One of two committees created after a high-stakes meeting between Prime Minister Stephen Harper and a delegation of First Nations leaders last January has completed its work and is recommending Canada update its policy on how it negotiates and resolves disputes over land claims.
"We're recommending to the prime minister that he adopt the principles respecting recognition and reconciliation of Section 35 rights," British Columbia Regional Chief Jody Wilson-Raybould told a group of national chiefs gathered for a bi-annual meeting in Gatineau, Que., last week.
According to the Supreme Court, the principal purpose of Section 35 of the Canadian Charter of Rights and Freedoms is to fulfil the promise of reconciliation between indigenous peoples and the rest of Canada.
First Nations argue the federal government has not lived up to that promise.
Disputes over land claims arise when aboriginal land rights have not been dealt with by treaties or through other legal means.
Wilson-Raybould and Quebec and Labrador Regional Chief Ghislain Picard met eight times since last February with senior officials from the Prime Minister's Office, the Privy Council Office and the Department of Aboriginal Affairs and Northern Development before concluding their last meeting on Dec.6.
Their mandate was to review the federal government's policy on comprehensive land claims and recommend policy changes.
The senior oversight committee has drafted a list of 10 principles that Canada could adopt "to guide its future engagement with First Nations," Wilson-Raybould told the chiefs.
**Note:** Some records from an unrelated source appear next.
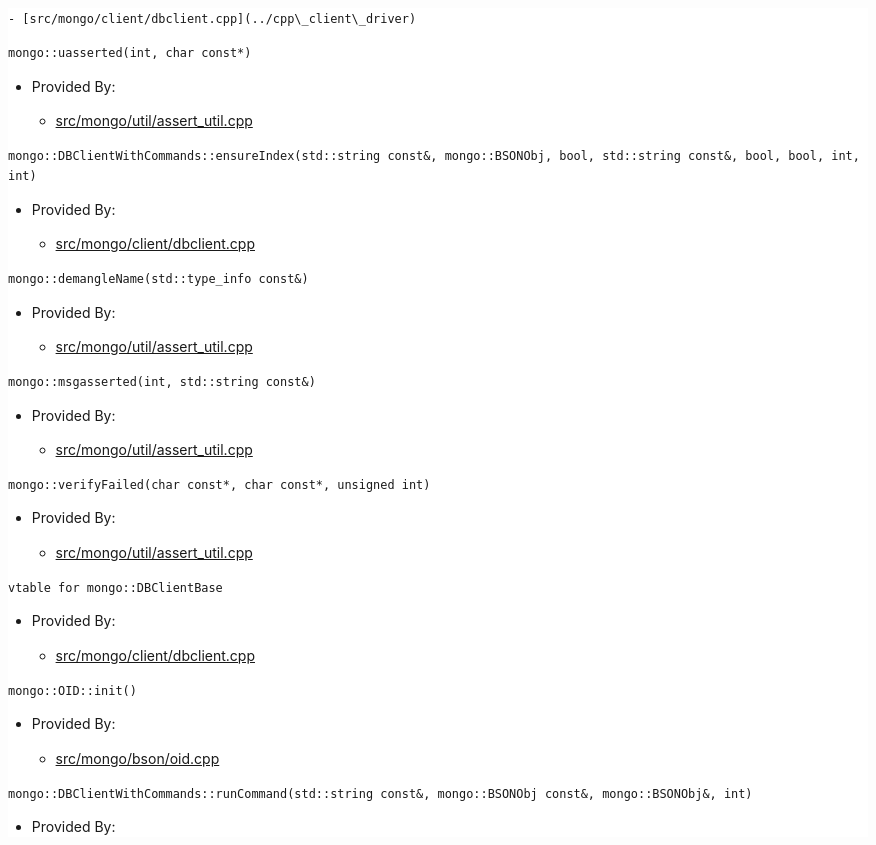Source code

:     - [src/mongo/client/dbclient.cpp](../cpp\_client\_driver)

<div></div>

    mongo::uasserted(int, char const*)

- Provided By:

    - [src/mongo/util/assert\_util.cpp](../utilities)

<div></div>

    mongo::DBClientWithCommands::ensureIndex(std::string const&, mongo::BSONObj, bool, std::string const&, bool, bool, int, int)

- Provided By:

    - [src/mongo/client/dbclient.cpp](../cpp\_client\_driver)

<div></div>

    mongo::demangleName(std::type_info const&)

- Provided By:

    - [src/mongo/util/assert\_util.cpp](../utilities)

<div></div>

    mongo::msgasserted(int, std::string const&)

- Provided By:

    - [src/mongo/util/assert\_util.cpp](../utilities)

<div></div>

    mongo::verifyFailed(char const*, char const*, unsigned int)

- Provided By:

    - [src/mongo/util/assert\_util.cpp](../utilities)

<div></div>

    vtable for mongo::DBClientBase

- Provided By:

    - [src/mongo/client/dbclient.cpp](../cpp\_client\_driver)

<div></div>

    mongo::OID::init()

- Provided By:

    - [src/mongo/bson/oid.cpp](../bson)

<div></div>

    mongo::DBClientWithCommands::runCommand(std::string const&, mongo::BSONObj const&, mongo::BSONObj&, int)

- Provided By:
But Picard, who also gave a presentation to the national chiefs, was critical of the process and what was actually accomplished.
The Quebec and Labrador Regional Chief said what the committee accomplished in eight meetings, could have been done in three.
"The last few months were a good example of how government views high-level meetings, which in many respects are far from what we would have expected," Picard said.
Wilson-Raybould was steadfast in her resolve to reform the government's comprehensive claims policy.
"Whether they listen to us or not, we are going to give them no excuse to say that we didn't try," she said.
"We look to the prime minister to take us up on the solutions that we have put forward to him in order to fundamentally transform the comprehensive claims process."
"We are looking for a solid, political commitment from the prime minister to continue with the work of reforming the comprehensive claims policy," Wilson-Raybould said.
It is unclear at this stage whether the committee's mandate, which expired this month, will be renewed or whether the work will continue in a different form.
The committee's work follows Harper's promise, in part, to hold high-level treaty talks on comprehensive land claims with oversight from the Prime Minister's Office and the Privy Council following the Jan. 11 meeting.